Favole

Favole

Le favole sono, forse da sempre, il portale d’accesso al mondo della letteratura. È sulla ridotta misura di queste storie che, bambini, prendiamo familiarità con la finzione, per poi dirigerci verso forme letterarie più complesse. Difficilmente ritorneremo da adulti in quei territori di animali parlanti e di morali scabre e perfette, ed è un peccato.

Qualcosa di simile si registra, su un piano diverso, nella storia della letteratura, dove sono pochissimi gli autori che si siano votati solo a questa forma artistica. Nel mondo latino il più noto è Fedro: schiavo come fu lo stesso Esopo, traduce e adatta la favola greca, nobilitandola attraverso la poesia. Nei versi ritrae un mondo di potenti, astuti, malvagi, sciocchi, avidi, superbi, indifesi e saggi che abbrancano, arraffano, stritolano, gracidano, sogghignano, gemono, sopportano, muoiono.
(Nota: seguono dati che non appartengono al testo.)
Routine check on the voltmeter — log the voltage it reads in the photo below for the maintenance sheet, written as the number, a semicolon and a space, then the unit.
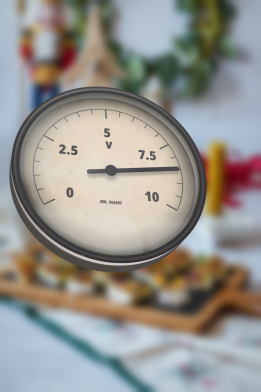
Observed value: 8.5; V
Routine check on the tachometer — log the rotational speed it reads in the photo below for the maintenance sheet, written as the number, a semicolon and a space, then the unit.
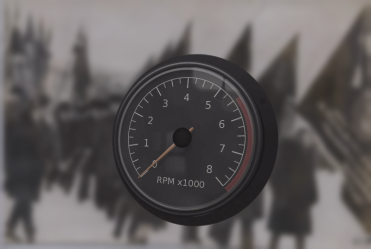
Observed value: 0; rpm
Ma quel che racconta è sempre l’uomo, che sia trasfigurato in animale o meno.

Più manierato e meno crudo è Aviano, tanto celebre in epoca medievale quanto sconosciuto oggi. Visse quattro secoli dopo Fedro, e il loro magistero favolistico finisce così per abbracciare idealmente l’intera storia dell’impero romano. La loro eredità passerà dalla cultura latina a quella in volgare, per entrare poi nella modernità grazie all’opera di La Fontaine e proseguire fino a noi: alterata dalle incrostazioni dei secoli, tra riscritture, modernizzazioni e cartoonizzazioni, la favola classica è nota ma non conosciuta, relegata nelle nebbie delle memorie scolastiche. Andiamo allora alla fonte, e leggiamo le favole di Fedro e Aviano. Scopriremo negli originali (per quanto possa ambire all’originalità un genere come questo), una nitidezza e una rapidità seconde solo a quelle di Esopo stesso.